If students plan ahead, courses will transfer. As soon as students arrive on campus the options should be described. At Purdue University a letter was sent to over 7,000 first-year students before they arrived.
The study abroad advisor should make sure that his or her advice agrees with the recommendations of the academic advisor. For example, courses should satisfy major, minor, or general studies credit requirements, not those few precious elective credits.
4. No university abroad will have the courses that I need taught in English.
Many study centers abroad have selected courses in most of the general academic disciplines. Urge students to look at course offerings both in English and in the
language of the host country. Independent studies may be possible too, if arrangements are made in advance.
5. I am an introvert.
Remind students that making a new home abroad for a semester or year is unnerving for everybody, and people who are naturally introverted may find themselves even more daunted after trying to make a conversation in
a second language with new acquaintances. But they don’t have to be "the life of the party." Introverts will learn language and culture just as well as extroverts, and they may grow in ways they never imagined.
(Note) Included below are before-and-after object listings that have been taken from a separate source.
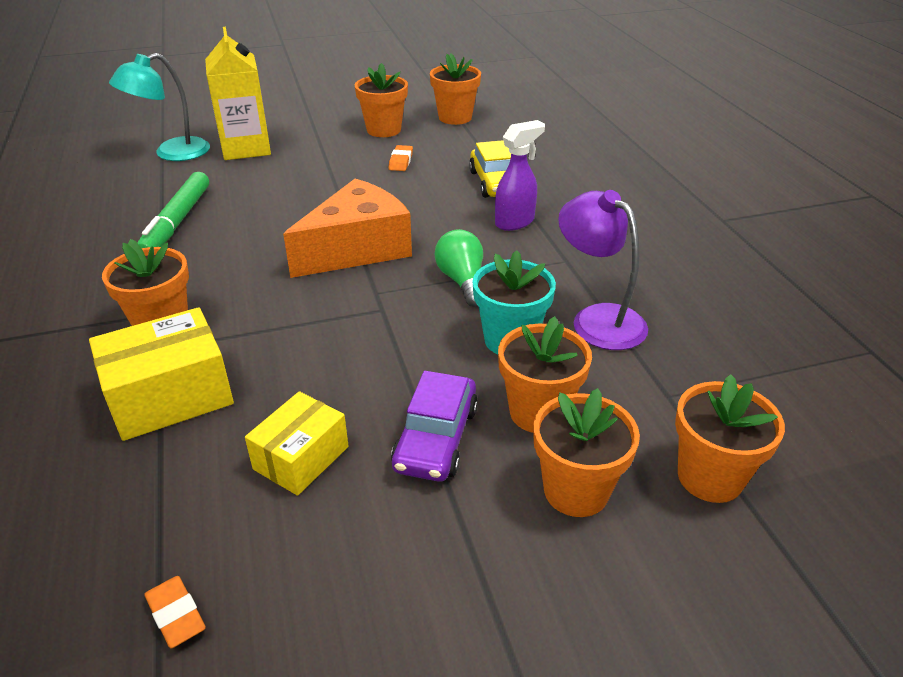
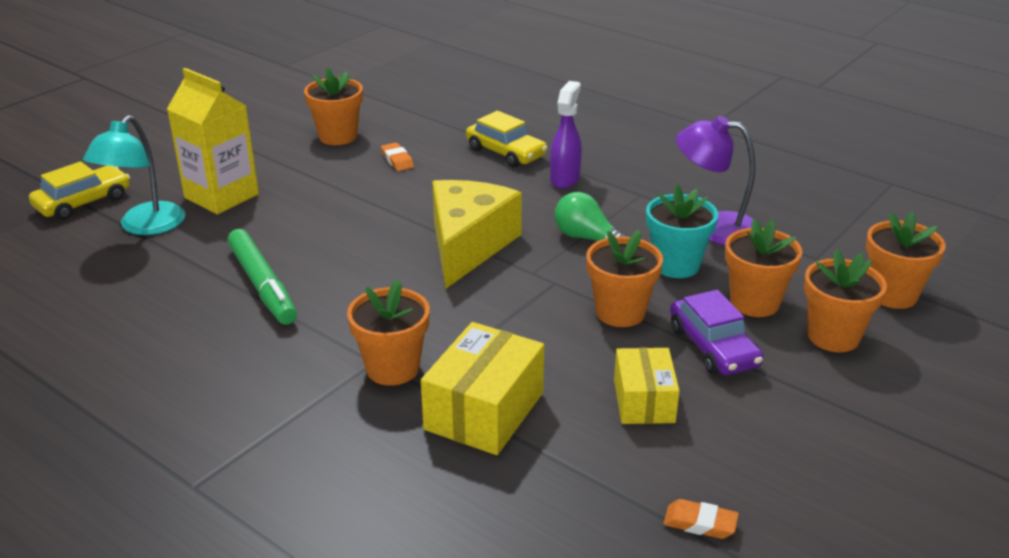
camera: 35 degrees left, 5 degrees down
(163, 125) = (83, 202): none -> yellow car
(357, 249) = (468, 245): orange cheese -> yellow cheese
(455, 117) = (389, 105): orange flower pot -> orange flower pot (620, 312)

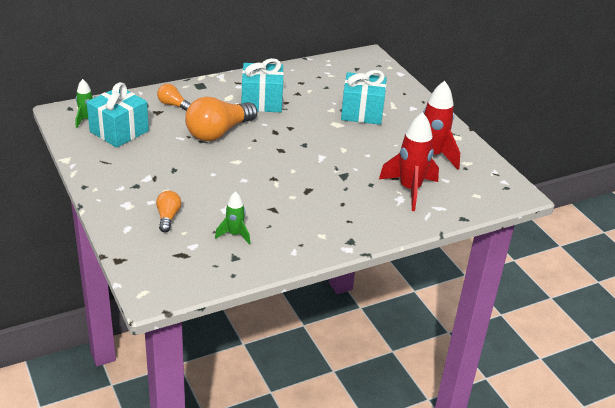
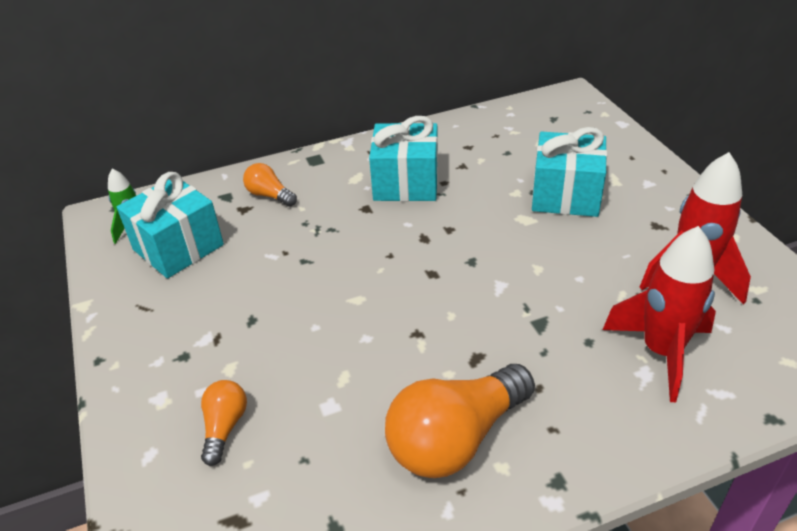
camera: 10 degrees right, 5 degrees up
(218, 132) = (333, 243): orange light bulb -> orange light bulb (455, 438)
(234, 235) = (339, 468): green rocket -> none

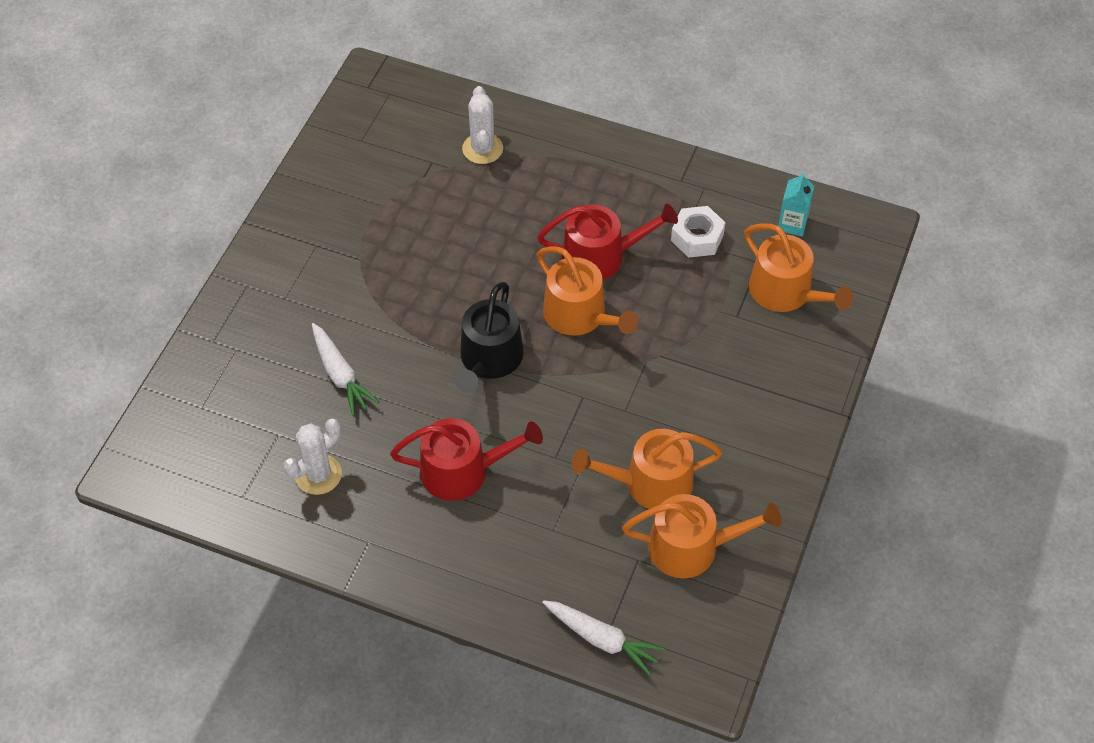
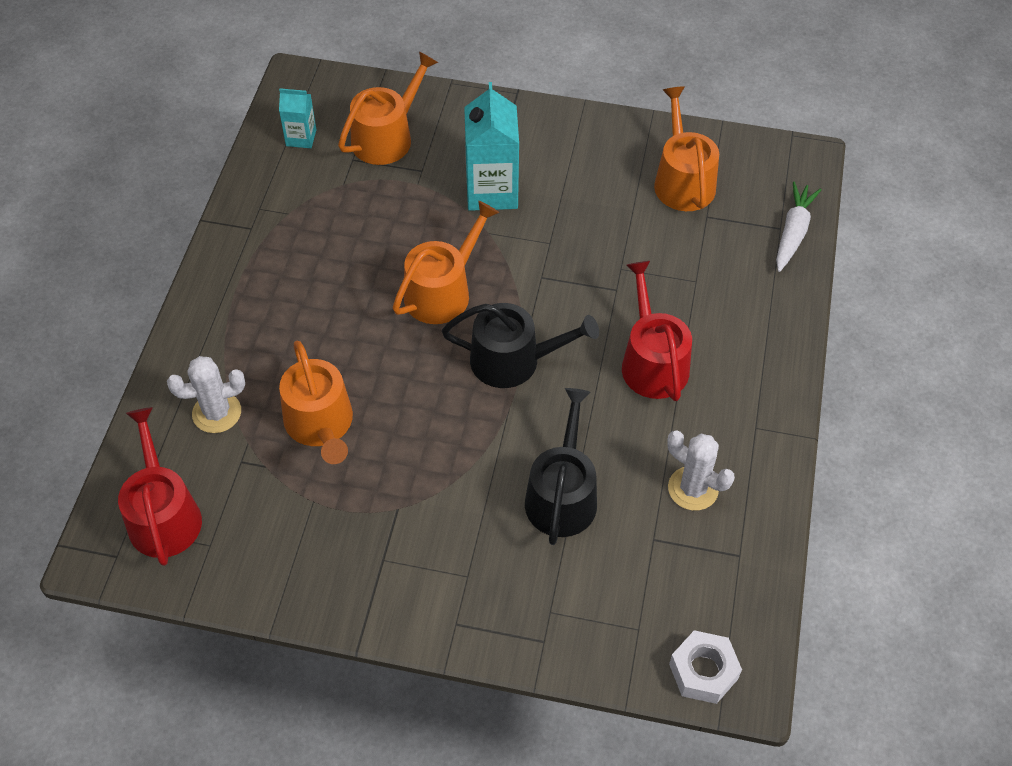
camera: 100 degrees left, 0 degrees up
(340, 374) = (562, 494): white carrot -> black watering can
(601, 256) = (362, 283): red watering can -> red watering can (163, 514)
(650, 483) = (625, 216): orange watering can -> orange watering can (321, 425)
(697, 237) = (327, 208): white nut -> white nut (703, 671)
(700, 371) = (492, 191): none -> turquoise carton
6. I am a leader and my school cannot get along without me.
Great! These students can now become leaders overseas. Students’ concern that their school will "miss them" will eventually be far overshadowed by the experiences
they will have. Students develop more self-confidence than they ever imagined and come home with even more mature leadership skills. But for that, they’ll truly "have to be there!"
7. I don't know anybody who is going.
In many cases most students do not know the others in their group. But they all have one thing in common—willingness to risk the adventure of living and learning in a different country. Some have
made life-long friends in the process.
8. I have never done anything like this before.
Most people never do this. Emphasize to students that it is a tremendous privilege to be able to study abroad. On-site staff will help students to understand what they need to do to adjust
to a completely new environment.
9. I don't have very good reasons to study abroad.
There is not one single "litmus test" for study abroad. There are as many "good reasons" to study abroad as there are good programs. Students become international citizens.
They learn a new cultural system and see their own from a new perspective. And, they build resumes and relationships while growing intellectually and culturally.
10. I do not know how to contact study abroad providers.
Study abroad advisers, providers, and other professional make it easy. Students can talk with on-campus study abroad advisers and other students who have studied abroad; surf the web;
and browse through articles written by students
on Transitions Abroad
Study abroad advisers are uniquely positioned to view the transformation that comes from an overseas experience. Perhaps one of the chief constraints is the imagination of the student. Advisers are to be lauded for their challenging role as administrators,
advocates, consultants, and, perhaps, detectives. Sometimes only after myths are debunked can students let their imagination wander overseas, followed by their body.